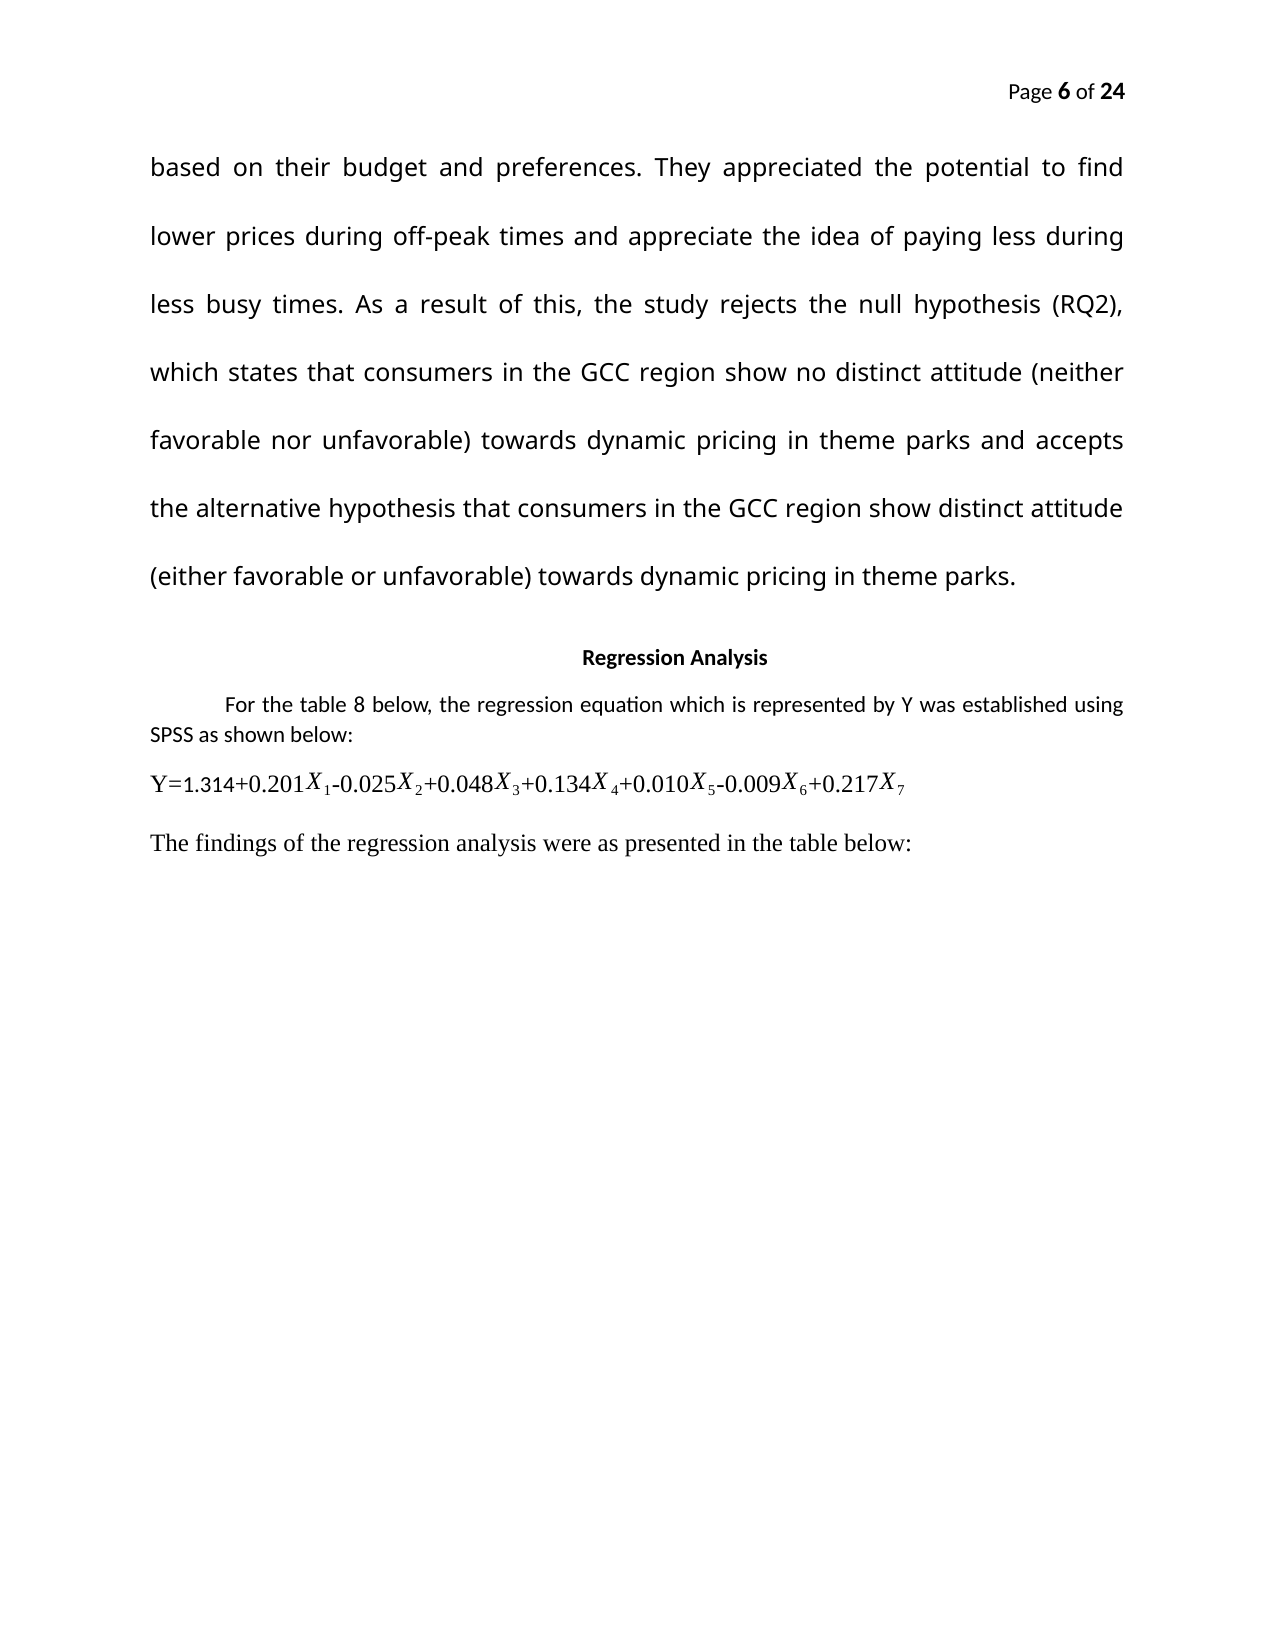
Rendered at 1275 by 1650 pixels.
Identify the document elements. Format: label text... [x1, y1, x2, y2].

text The findings of the regression analysis were as presented in the table below: [150, 828, 1125, 857]
text Regression Analysis [150, 643, 1125, 672]
text For the table 8 below, the regression equation which is represented by Y was established using SPSS as shown below: [150, 690, 1125, 749]
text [150, 150, 1125, 593]
text Y=1.314+0.201-0.025+0.048+0.134+0.010-0.009+0.217 [150, 767, 1125, 799]
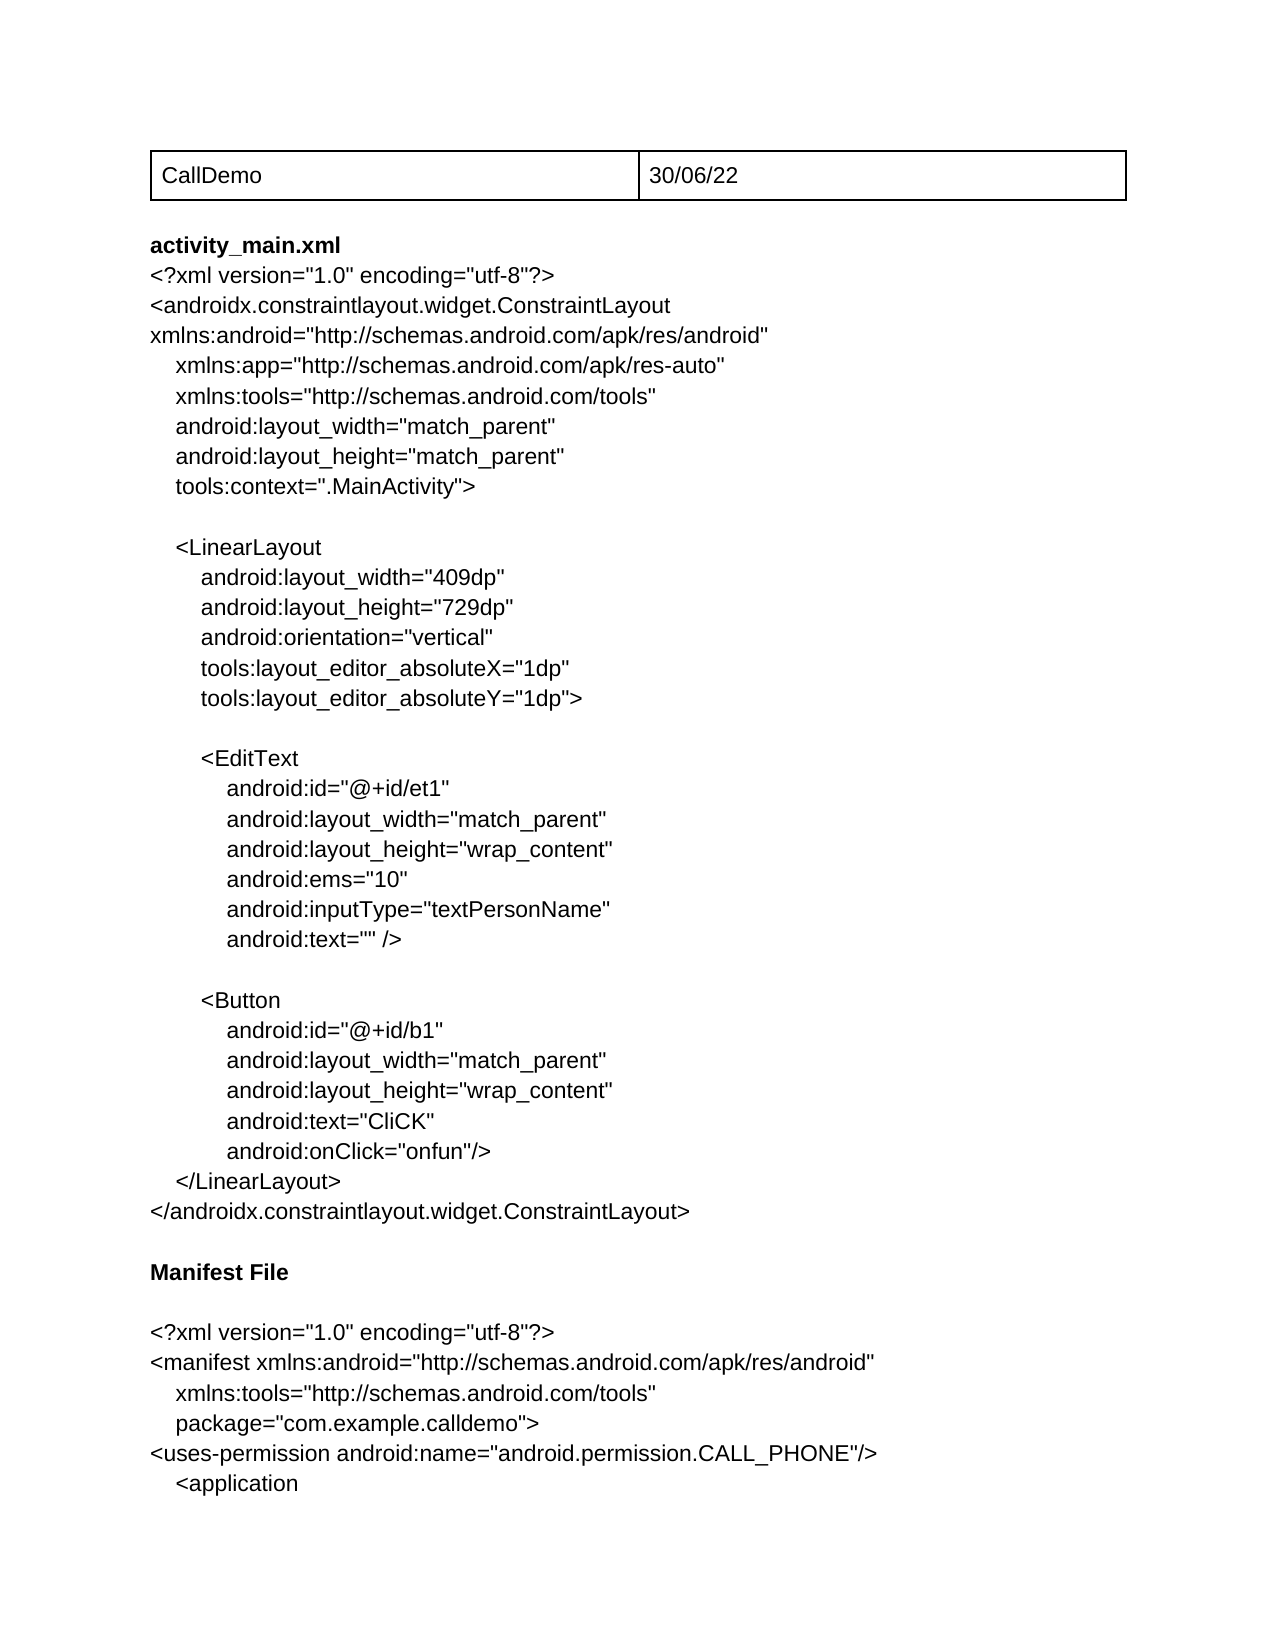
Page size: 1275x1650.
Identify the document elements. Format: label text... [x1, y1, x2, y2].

text android:text="" /> [150, 926, 1125, 953]
text tools:layout_editor_absoluteX="1dp" [150, 654, 1125, 681]
text android:text="CliCK" [150, 1108, 1125, 1134]
text tools:context=".MainActivity"> [150, 473, 1125, 499]
text package="com.example.calldemo"> [150, 1410, 1125, 1436]
text xmlns:tools="http://schemas.android.com/tools" [150, 1379, 1125, 1406]
text android:ems="10" [150, 866, 1125, 892]
text android:layout_height="729dp" [150, 594, 1125, 620]
text activity_main.xml [150, 232, 1125, 258]
text android:orientation="vertical" [150, 624, 1125, 651]
text xmlns:tools="http://schemas.android.com/tools" [150, 383, 1125, 409]
text <androidx.constraintlayout.widget.ConstraintLayout xmlns:android="http://schemas.android.com/apk/res/android" [150, 292, 1125, 348]
text <Button [150, 987, 1125, 1013]
text android:layout_height="wrap_content" [150, 1077, 1125, 1104]
text <manifest xmlns:android="http://schemas.android.com/apk/res/android" [150, 1349, 1125, 1376]
text android:layout_width="match_parent" [150, 806, 1125, 832]
text android:id="@+id/b1" [150, 1017, 1125, 1043]
text <EditText [150, 745, 1125, 771]
text <?xml version="1.0" encoding="utf-8"?> [150, 262, 1125, 288]
text <?xml version="1.0" encoding="utf-8"?> [150, 1319, 1125, 1345]
text android:onClick="onfun"/> [150, 1138, 1125, 1164]
text <application [150, 1470, 1125, 1496]
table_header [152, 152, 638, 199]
text android:id="@+id/et1" [150, 775, 1125, 802]
text android:layout_width="match_parent" [150, 413, 1125, 439]
text android:inputType="textPersonName" [150, 896, 1125, 922]
text </LinearLayout> [150, 1168, 1125, 1194]
text </androidx.constraintlayout.widget.ConstraintLayout> [150, 1198, 1125, 1224]
text <uses-permission android:name="android.permission.CALL_PHONE"/> [150, 1440, 1125, 1466]
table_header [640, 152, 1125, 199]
text android:layout_height="wrap_content" [150, 836, 1125, 862]
text android:layout_width="409dp" [150, 564, 1125, 590]
text android:layout_width="match_parent" [150, 1047, 1125, 1073]
text tools:layout_editor_absoluteY="1dp"> [150, 685, 1125, 711]
text Manifest File [150, 1259, 1125, 1285]
text android:layout_height="match_parent" [150, 443, 1125, 469]
text xmlns:app="http://schemas.android.com/apk/res-auto" [150, 352, 1125, 379]
text <LinearLayout [150, 534, 1125, 560]
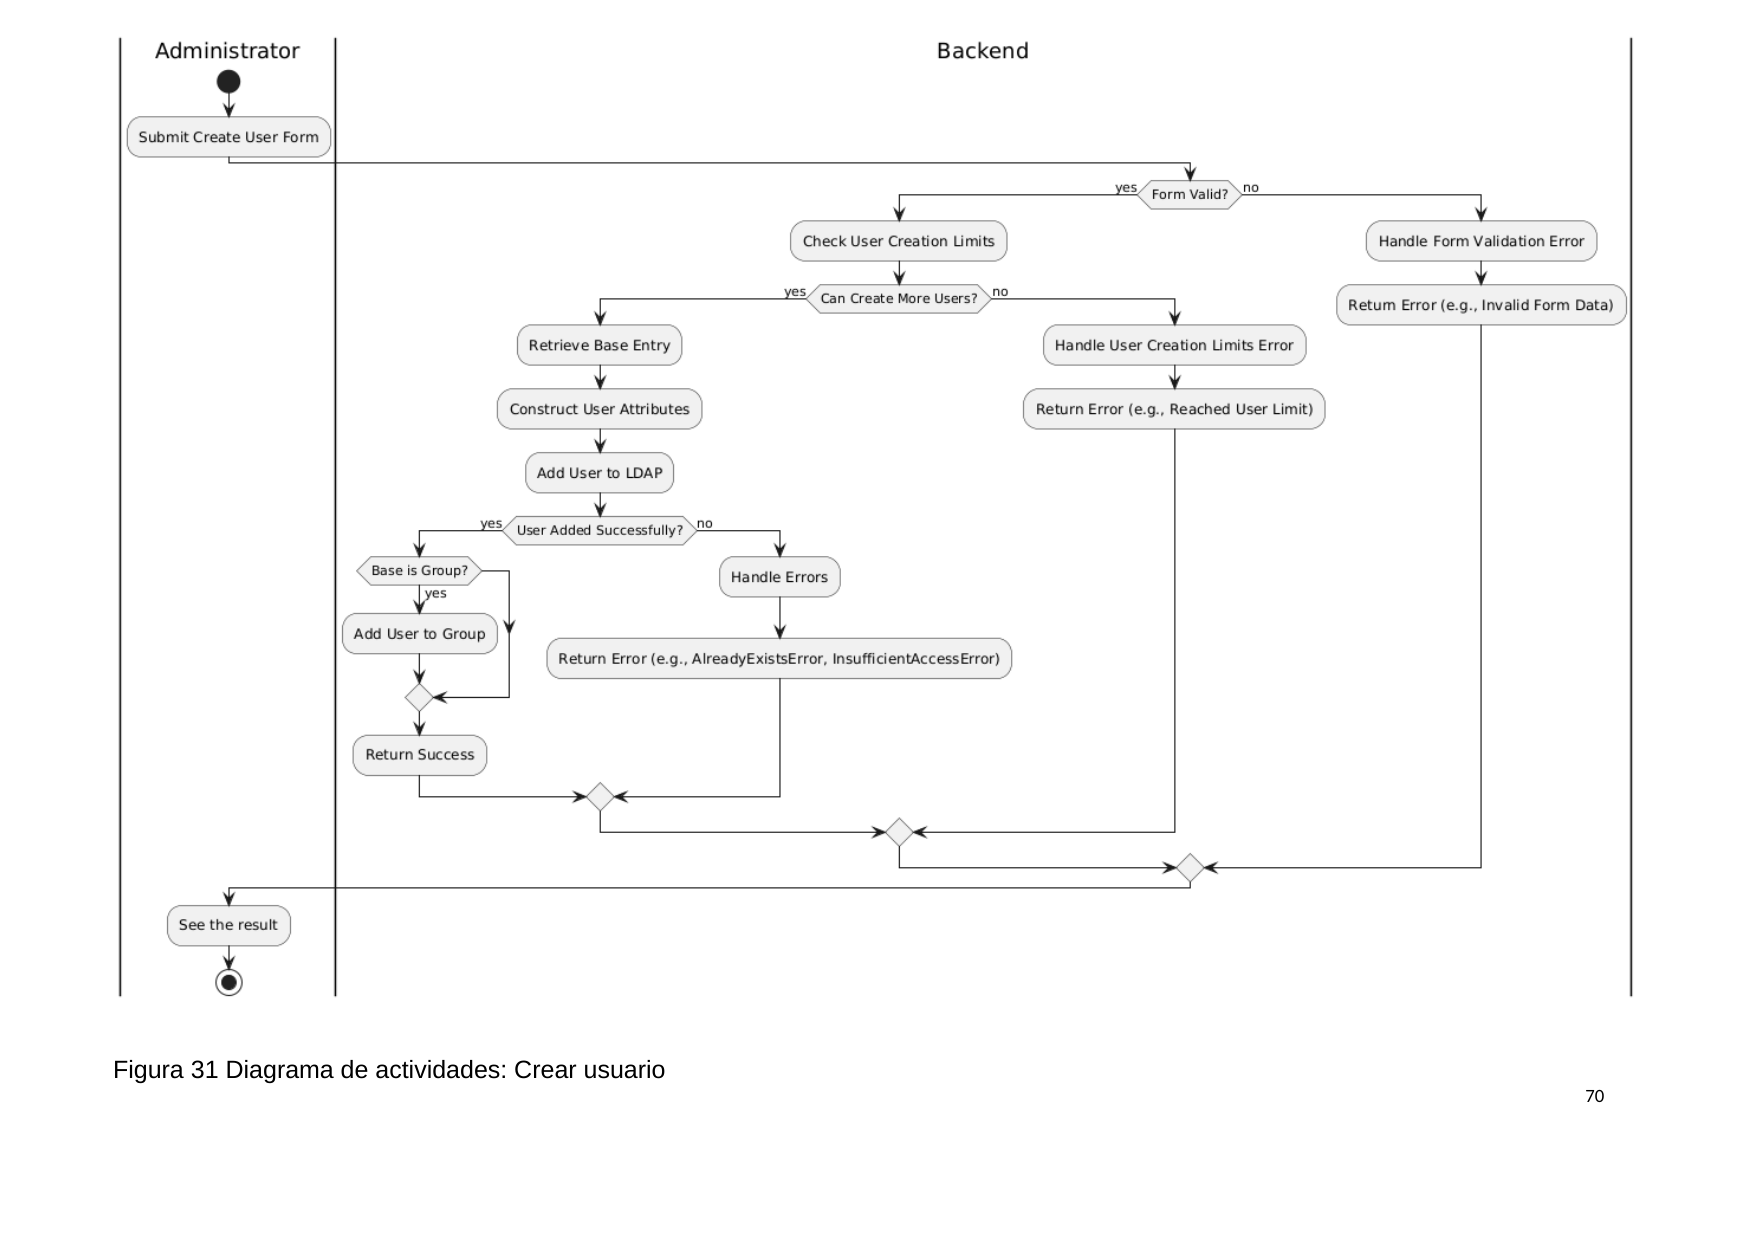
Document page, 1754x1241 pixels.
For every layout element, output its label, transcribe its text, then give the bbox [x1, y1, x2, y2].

picture [102, 25, 1652, 1008]
text Figura 31 Diagrama de actividades: Crear usuario [113, 1055, 1604, 1084]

________________

■ **Action item**:
Leave every image out, and retype the material exactly.

■ **The answer**:
Rendered at 1275 by 1650 pixels.
Identify the document elements. Format: label text... [x1, y1, x2, y2].

text The findings of the regression analysis were as presented in the table below: [150, 828, 1125, 857]
text Regression Analysis [150, 643, 1125, 672]
text For the table 8 below, the regression equation which is represented by Y was established using SPSS as shown below: [150, 690, 1125, 749]
text [150, 150, 1125, 593]
text Y=1.314+0.201-0.025+0.048+0.134+0.010-0.009+0.217 [150, 767, 1125, 799]
Page size: 1275x1650.
Identify the document elements. Format: label text... [x1, y1, x2, y2].

text android:text="" /> [150, 926, 1125, 953]
text tools:layout_editor_absoluteX="1dp" [150, 654, 1125, 681]
text android:text="CliCK" [150, 1108, 1125, 1134]
text tools:context=".MainActivity"> [150, 473, 1125, 499]
text package="com.example.calldemo"> [150, 1410, 1125, 1436]
text xmlns:tools="http://schemas.android.com/tools" [150, 1379, 1125, 1406]
text android:ems="10" [150, 866, 1125, 892]
text android:layout_height="729dp" [150, 594, 1125, 620]
text activity_main.xml [150, 232, 1125, 258]
text android:orientation="vertical" [150, 624, 1125, 651]
text xmlns:tools="http://schemas.android.com/tools" [150, 383, 1125, 409]
text <androidx.constraintlayout.widget.ConstraintLayout xmlns:android="http://schemas.android.com/apk/res/android" [150, 292, 1125, 348]
text <Button [150, 987, 1125, 1013]
text android:layout_height="wrap_content" [150, 1077, 1125, 1104]
text <manifest xmlns:android="http://schemas.android.com/apk/res/android" [150, 1349, 1125, 1376]
text android:layout_width="match_parent" [150, 806, 1125, 832]
text android:id="@+id/b1" [150, 1017, 1125, 1043]
text <EditText [150, 745, 1125, 771]
text <?xml version="1.0" encoding="utf-8"?> [150, 262, 1125, 288]
text <?xml version="1.0" encoding="utf-8"?> [150, 1319, 1125, 1345]
text android:onClick="onfun"/> [150, 1138, 1125, 1164]
text <application [150, 1470, 1125, 1496]
table_header [152, 152, 638, 199]
text android:id="@+id/et1" [150, 775, 1125, 802]
text android:layout_width="match_parent" [150, 413, 1125, 439]
text android:inputType="textPersonName" [150, 896, 1125, 922]
text </LinearLayout> [150, 1168, 1125, 1194]
text </androidx.constraintlayout.widget.ConstraintLayout> [150, 1198, 1125, 1224]
text <uses-permission android:name="android.permission.CALL_PHONE"/> [150, 1440, 1125, 1466]
table_header [640, 152, 1125, 199]
text android:layout_height="wrap_content" [150, 836, 1125, 862]
text android:layout_width="409dp" [150, 564, 1125, 590]
text android:layout_width="match_parent" [150, 1047, 1125, 1073]
text tools:layout_editor_absoluteY="1dp"> [150, 685, 1125, 711]
text Manifest File [150, 1259, 1125, 1285]
text android:layout_height="match_parent" [150, 443, 1125, 469]
text xmlns:app="http://schemas.android.com/apk/res-auto" [150, 352, 1125, 379]
text <LinearLayout [150, 534, 1125, 560]
Document page, 1754x1241 pixels.
For every layout element, output its label, transcribe its text, then give the bbox [x1, y1, x2, y2].

picture [102, 25, 1652, 1008]
text Figura 31 Diagrama de actividades: Crear usuario [113, 1055, 1604, 1084]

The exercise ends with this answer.